TLR2: an innate immune checkpoint in multiple sclerosis.

Our appreciation of the role of the innate immune system in the organ-specific autoimmunity is growing in parallel with better understanding of innate immunity and its function. Historically, more research had been devoted to adaptive immunity in initiating tissue damage in organ-specific autoimmune diseases, such as multiple sclerosis (MS). MS is an inflammatory demyelinating disease of the central nervous system (CNS) in which immune tolerance to myelin antigens is thought to break down as a consequence of an interaction between genetic predisposition and environmental triggers. A critical role for T- and B-cell receptor mediated adaptive autoimmune responses in MS has been most recently highlighted by genome-wide association and epigenetic fine mapping studies. However, the potential for innate immune receptors to promote autoimmunity is increasingly recognised through effects on antigen presenting cells, including CNS-resident microglia and infiltrating monocytes, but also through direct modulation of adaptive T and B cells.

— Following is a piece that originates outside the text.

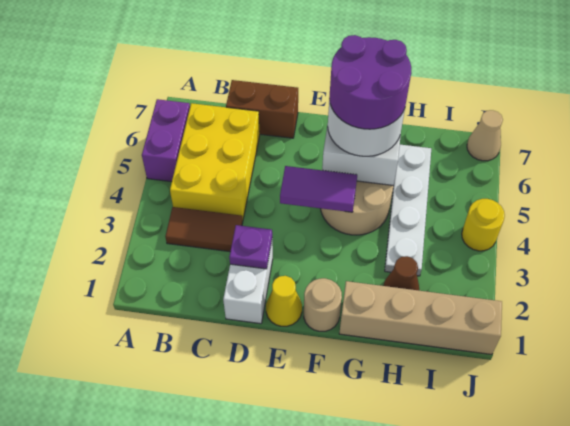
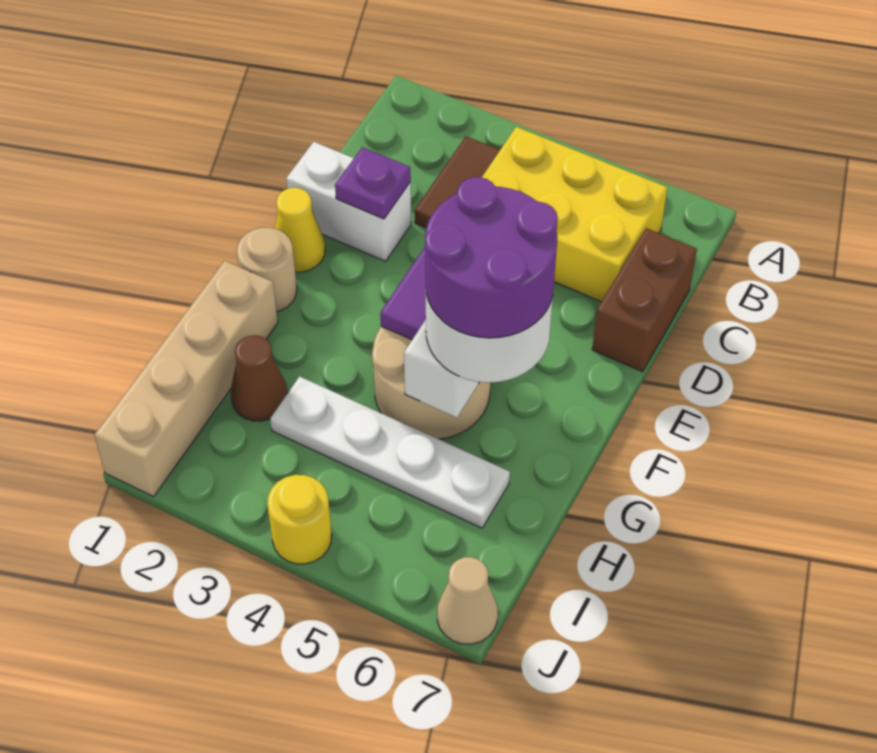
purple brick A5:A6 level 1 -> none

Toll-like receptors (TLRs) are pattern recognition receptors that play a central role in the initiation of innate immunity against invading pathogens. Initially thought to be exclusively expressed on antigen-presenting cells (APCs: dendritic cells, macrophages, B cells), TLRs are expressed by T-cell populations and play important roles in modulating both T cell effector functions and T cell regulatory (Treg) responses.

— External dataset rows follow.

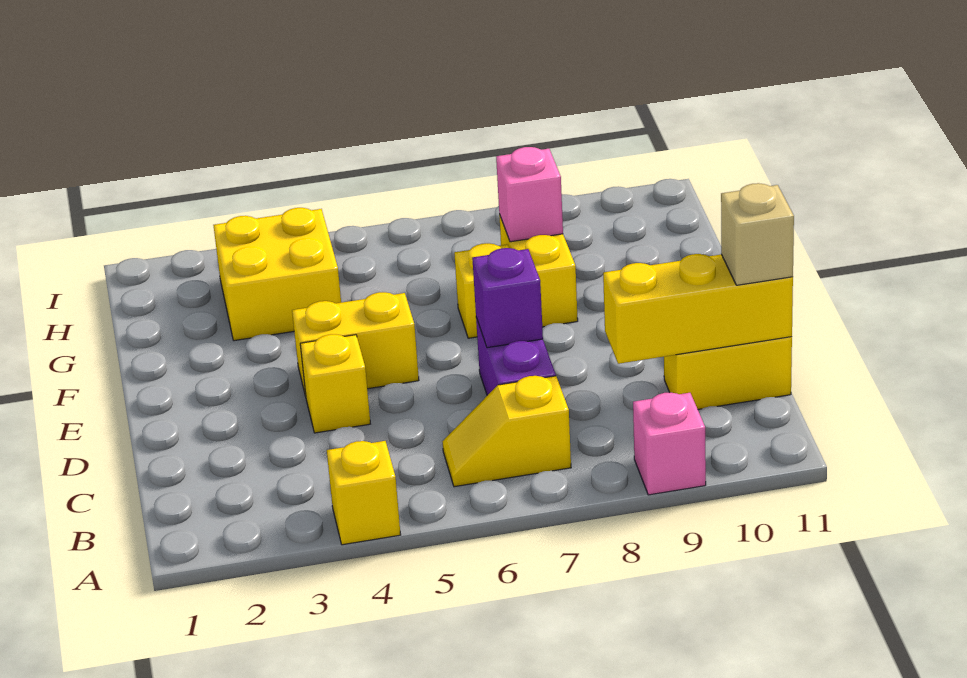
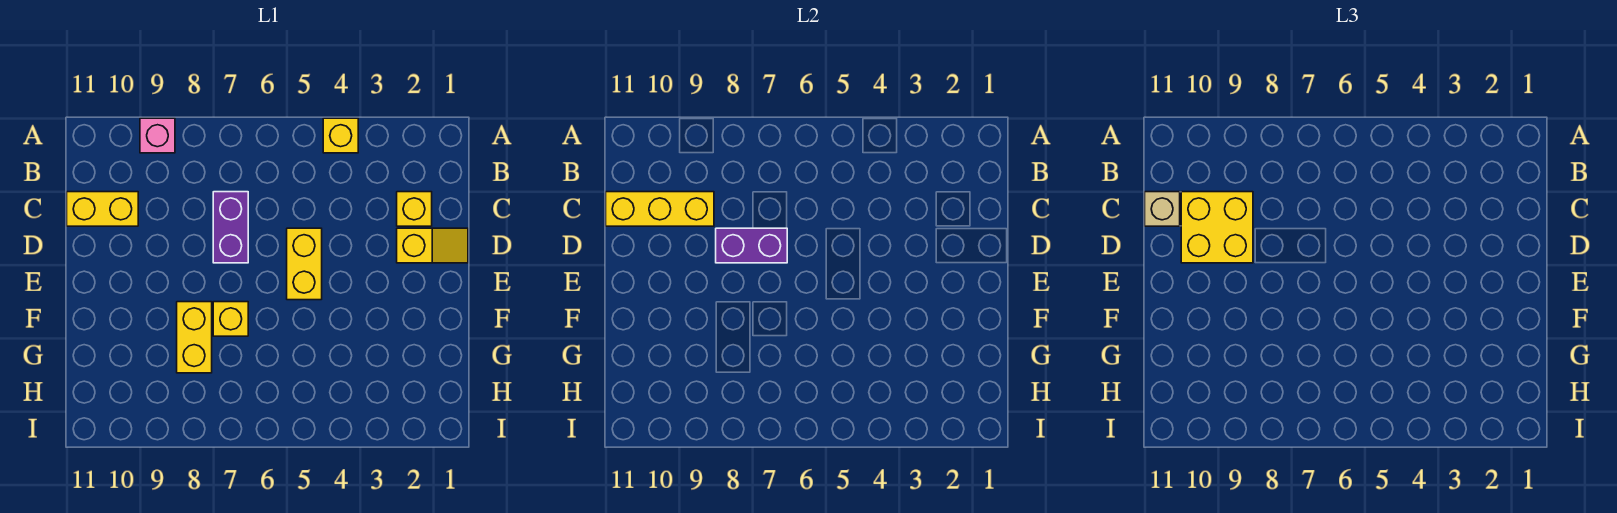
yellow slope B6:B7 level 1 top 7 -> yellow slope D1:D2 level 1 top 2
yellow brick D4 level 1 -> yellow brick C2 level 1
purple brick D7 level 2 -> purple brick D7:D8 level 2
yellow brick E4:E5 level 1 -> yellow brick D5:E5 level 1
yellow brick G3:H4 level 1 -> yellow brick C9:D10 level 3
pink brick G8 level 2 -> none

Data published over the past 10 years point towards a dual role of TLR2 as both a proinflammatory and anti-inflammatory receptor involved in both peripheral and central innate immune responses. In our recent contributions to the Journal of Immunology, we reported that the cell surface innate immune receptor TLR2 modulates the phenotype and function of human CD4+CD25hiCD127neg/low Tregs and their naïve and memory subsets [1]. TLR2 is preferentially expressed by Tregs and forms heterodimers with either TLR1 or TLR6. We showed that stimulation with Pam3Cys, a TLR1/2 heterodimer agonist, reduces Treg suppressive function and skews them into a T-helper 17 (Th17)-like phenotype in healthy subjects [2]. These findings are supported by previous data in the mouse as well as in human cells, with the interesting exception of HSP60 increasing Treg function through TLR2 [3]. We further explored the relevance of TLR modulation of Treg function in MS [1], and found that TLR2 expression was higher in Tregs from MS patients than in healthy controls. In addition, Tregs from the MS group were more susceptible to TLR2-mediated loss of suppression and Th17 skewing than those from HCs [1]. In MS, functional defects in Treg function are thought to contribute to a failure of immune tolerance, leading to autoimmune attack of myelin antigens in the CNS initiated by autoreactive T cells [1]. In the scenario of an infection, a frequent occurrence in patients with MS, stimulation of TLR2 may therefore enhance pathogen clearance by decreasing Treg-mediated suppression of effector T cells, but potentially at the cost of collateral, autoimmune tissue damage.

The effects of TLR2 stimulation on APCs in the periphery are also important in MS. Correale et al. [4] observed that TLR2 activation on human APC such as dendritic cells and B cells by helminths modulates their cytokine profile towards an anti-inflammatory response. Intestinal commensal bacteria confer protection against CNS demyelination and inflammation during experimental autoimmune encephalomyelitis (EAE), an animal model of MS, through TLR2-mediated CD39 signalling [5].

In the CNS, TLR2 can contribute to neuroinflammation through a PARP1-dependent pathway as showed in a progressive EAE model [6]. By contrast, TLR2 stimulation in the CNS can have neuroprotective roles as well. The accumulation of the small heat shock protein alpha B-crystallin (HSPB5) by stressed oligodendrocytes in brain tissue from people with MS triggers a TLR2-mediated protective response in surrounding microglia. Such protection can be disrupted by IFN-γ produced locally during inflammatory demyelination [7].

What are the implications of the effects of TLR2 modulation in MS and what is the relevance to MS treatments? Firstly, it is known that infections may influence disease susceptibility and the clinical course of MS. During an infection, the activation of TLR1/2 heterodimers by infectious stimuli could exacerbate the known defect in regulatory T-cell function in MS. Secondly; our observation that TLR2 stimulation promotes inflammation in MS would suggest that TLR2 could be a treatment target. Nevertheless, due to its dichotomous role as both pro- and anti-inflammatory molecule, TLR2 modulation is a difficult task. Besides, TLR2 effects are largely tissue- and cell type-dependent. More data on the consequences of TLR2 modulation (such as on the role played by TLR2 during disease exacerbations and remissions) are needed to understand the role of this fundamental regulatory checkpoint in MS.